__Assignment__
Note each line in the data below that holds "layout", and copy it.

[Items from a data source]
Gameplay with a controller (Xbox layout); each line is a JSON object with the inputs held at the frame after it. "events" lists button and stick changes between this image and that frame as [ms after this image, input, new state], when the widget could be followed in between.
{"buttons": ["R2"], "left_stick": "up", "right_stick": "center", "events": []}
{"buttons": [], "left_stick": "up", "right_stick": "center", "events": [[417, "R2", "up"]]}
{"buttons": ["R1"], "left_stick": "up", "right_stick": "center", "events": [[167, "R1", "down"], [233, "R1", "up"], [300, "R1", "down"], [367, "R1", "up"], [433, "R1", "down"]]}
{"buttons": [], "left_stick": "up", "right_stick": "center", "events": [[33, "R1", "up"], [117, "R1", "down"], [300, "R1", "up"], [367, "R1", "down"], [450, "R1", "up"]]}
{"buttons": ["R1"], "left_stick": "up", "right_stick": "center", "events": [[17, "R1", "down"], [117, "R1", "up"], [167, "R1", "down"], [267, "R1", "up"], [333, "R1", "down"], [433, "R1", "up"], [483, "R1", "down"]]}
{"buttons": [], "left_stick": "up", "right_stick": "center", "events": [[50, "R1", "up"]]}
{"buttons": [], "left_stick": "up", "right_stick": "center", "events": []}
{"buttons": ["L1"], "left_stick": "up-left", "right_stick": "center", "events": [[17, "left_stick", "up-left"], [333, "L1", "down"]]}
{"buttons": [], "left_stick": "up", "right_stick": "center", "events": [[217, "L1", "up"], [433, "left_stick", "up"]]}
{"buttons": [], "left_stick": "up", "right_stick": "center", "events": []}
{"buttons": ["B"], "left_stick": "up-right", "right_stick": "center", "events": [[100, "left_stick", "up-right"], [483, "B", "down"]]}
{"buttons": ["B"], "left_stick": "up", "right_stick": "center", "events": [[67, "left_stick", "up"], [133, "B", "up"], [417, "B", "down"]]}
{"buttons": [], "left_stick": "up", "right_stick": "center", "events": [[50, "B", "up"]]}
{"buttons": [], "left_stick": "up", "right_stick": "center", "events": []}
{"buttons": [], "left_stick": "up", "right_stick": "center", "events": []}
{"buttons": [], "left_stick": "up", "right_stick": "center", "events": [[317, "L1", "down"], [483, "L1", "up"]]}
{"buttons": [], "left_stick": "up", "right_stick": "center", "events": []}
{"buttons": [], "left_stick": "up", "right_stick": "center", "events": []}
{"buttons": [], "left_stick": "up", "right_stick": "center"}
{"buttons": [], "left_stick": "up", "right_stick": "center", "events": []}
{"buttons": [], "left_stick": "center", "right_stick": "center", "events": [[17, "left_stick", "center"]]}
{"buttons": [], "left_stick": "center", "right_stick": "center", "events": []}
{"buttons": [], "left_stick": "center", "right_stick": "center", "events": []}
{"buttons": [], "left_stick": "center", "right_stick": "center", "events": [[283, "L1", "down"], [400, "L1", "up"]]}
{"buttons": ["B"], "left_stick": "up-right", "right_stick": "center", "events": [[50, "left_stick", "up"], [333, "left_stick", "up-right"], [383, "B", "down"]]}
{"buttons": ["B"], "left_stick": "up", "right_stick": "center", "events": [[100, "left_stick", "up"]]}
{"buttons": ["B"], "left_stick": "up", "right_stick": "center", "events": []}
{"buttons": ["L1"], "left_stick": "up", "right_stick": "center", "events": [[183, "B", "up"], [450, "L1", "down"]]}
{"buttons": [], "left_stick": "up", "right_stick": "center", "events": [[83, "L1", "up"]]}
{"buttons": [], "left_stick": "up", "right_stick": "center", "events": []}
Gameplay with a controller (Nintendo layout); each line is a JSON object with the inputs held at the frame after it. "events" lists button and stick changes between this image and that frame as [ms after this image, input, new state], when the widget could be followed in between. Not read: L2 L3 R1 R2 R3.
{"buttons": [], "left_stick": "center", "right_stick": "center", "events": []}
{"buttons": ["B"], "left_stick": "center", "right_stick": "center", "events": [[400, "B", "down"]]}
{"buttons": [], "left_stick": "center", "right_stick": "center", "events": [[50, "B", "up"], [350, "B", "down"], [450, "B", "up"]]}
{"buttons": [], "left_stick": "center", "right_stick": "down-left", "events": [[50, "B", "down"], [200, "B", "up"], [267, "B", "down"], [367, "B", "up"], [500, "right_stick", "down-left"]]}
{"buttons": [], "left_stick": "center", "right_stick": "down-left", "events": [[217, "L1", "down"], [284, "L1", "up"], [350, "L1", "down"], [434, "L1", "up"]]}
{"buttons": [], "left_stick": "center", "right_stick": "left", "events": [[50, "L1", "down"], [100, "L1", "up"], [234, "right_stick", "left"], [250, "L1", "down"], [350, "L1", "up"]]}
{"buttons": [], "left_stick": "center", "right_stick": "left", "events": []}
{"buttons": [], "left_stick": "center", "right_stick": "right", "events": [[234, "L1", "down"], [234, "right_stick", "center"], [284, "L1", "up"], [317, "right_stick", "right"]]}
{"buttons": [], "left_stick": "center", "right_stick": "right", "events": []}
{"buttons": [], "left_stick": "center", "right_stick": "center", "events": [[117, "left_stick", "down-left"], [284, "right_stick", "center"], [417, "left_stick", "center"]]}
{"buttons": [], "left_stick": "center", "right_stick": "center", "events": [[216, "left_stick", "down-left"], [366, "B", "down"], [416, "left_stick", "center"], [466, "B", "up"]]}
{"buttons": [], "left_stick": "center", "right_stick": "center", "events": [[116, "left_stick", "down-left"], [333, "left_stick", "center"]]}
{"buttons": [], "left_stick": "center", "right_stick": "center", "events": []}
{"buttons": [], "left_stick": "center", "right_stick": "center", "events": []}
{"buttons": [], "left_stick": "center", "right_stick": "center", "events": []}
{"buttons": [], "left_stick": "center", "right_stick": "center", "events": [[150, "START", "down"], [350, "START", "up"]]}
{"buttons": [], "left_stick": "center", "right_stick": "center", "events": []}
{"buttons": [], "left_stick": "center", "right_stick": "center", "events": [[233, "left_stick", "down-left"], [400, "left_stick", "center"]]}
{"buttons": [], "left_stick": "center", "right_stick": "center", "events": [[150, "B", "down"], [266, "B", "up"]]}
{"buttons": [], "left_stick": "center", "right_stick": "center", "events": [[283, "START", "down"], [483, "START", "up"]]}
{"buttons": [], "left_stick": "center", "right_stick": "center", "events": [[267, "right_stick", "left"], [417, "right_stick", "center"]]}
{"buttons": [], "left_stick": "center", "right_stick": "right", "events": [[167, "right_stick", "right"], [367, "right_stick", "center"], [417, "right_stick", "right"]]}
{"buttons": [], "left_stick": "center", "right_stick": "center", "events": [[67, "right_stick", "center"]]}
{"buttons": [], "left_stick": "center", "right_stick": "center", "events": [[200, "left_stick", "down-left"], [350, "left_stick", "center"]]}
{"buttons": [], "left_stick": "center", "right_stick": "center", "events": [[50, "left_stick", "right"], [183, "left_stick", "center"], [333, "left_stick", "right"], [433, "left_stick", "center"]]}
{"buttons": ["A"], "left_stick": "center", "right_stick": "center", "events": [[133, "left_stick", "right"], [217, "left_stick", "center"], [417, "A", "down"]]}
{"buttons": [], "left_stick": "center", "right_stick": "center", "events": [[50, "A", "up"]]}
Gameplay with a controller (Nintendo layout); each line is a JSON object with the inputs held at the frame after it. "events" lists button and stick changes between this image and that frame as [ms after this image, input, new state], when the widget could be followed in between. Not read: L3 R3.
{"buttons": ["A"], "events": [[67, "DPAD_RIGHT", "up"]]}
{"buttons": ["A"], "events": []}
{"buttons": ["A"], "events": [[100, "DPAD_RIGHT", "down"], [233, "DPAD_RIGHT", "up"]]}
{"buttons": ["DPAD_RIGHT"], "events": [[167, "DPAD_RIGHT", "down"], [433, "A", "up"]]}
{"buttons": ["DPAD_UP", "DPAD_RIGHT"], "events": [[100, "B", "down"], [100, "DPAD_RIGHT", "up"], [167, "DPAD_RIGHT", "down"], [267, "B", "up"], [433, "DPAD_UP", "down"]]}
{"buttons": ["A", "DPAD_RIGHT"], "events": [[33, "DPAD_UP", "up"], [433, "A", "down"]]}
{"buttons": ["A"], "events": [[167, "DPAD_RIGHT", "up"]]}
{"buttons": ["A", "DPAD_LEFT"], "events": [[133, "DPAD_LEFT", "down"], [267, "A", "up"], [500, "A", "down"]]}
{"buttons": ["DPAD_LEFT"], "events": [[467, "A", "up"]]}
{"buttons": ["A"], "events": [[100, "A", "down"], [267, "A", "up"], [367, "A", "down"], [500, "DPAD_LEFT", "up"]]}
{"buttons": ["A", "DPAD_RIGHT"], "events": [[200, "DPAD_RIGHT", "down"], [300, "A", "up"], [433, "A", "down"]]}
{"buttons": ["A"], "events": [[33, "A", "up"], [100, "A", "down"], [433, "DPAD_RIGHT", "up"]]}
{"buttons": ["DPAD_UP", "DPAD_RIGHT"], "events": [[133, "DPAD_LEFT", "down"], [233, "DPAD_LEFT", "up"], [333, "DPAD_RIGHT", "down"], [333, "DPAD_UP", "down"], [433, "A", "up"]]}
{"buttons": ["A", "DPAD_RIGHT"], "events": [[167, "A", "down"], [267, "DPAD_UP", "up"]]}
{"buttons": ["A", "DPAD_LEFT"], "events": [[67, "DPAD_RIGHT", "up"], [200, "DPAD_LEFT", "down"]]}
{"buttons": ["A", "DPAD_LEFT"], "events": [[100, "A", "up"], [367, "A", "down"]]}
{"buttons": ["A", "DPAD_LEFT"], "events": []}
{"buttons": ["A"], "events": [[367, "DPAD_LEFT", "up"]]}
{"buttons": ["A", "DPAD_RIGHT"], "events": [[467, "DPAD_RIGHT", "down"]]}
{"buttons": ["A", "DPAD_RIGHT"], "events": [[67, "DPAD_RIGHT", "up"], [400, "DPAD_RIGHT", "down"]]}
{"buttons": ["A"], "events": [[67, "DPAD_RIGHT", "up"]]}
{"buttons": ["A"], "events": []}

__Worked solution__
Gameplay with a controller (Xbox layout); each line is a JSON object with the inputs held at the frame after it. "events" lists button and stick changes between this image and that frame as [ms after this image, input, new state], when the widget could be followed in between.
Gameplay with a controller (Nintendo layout); each line is a JSON object with the inputs held at the frame after it. "events" lists button and stick changes between this image and that frame as [ms after this image, input, new state], when the widget could be followed in between. Not read: L2 L3 R1 R2 R3.
Gameplay with a controller (Nintendo layout); each line is a JSON object with the inputs held at the frame after it. "events" lists button and stick changes between this image and that frame as [ms after this image, input, new state], when the widget could be followed in between. Not read: L3 R3.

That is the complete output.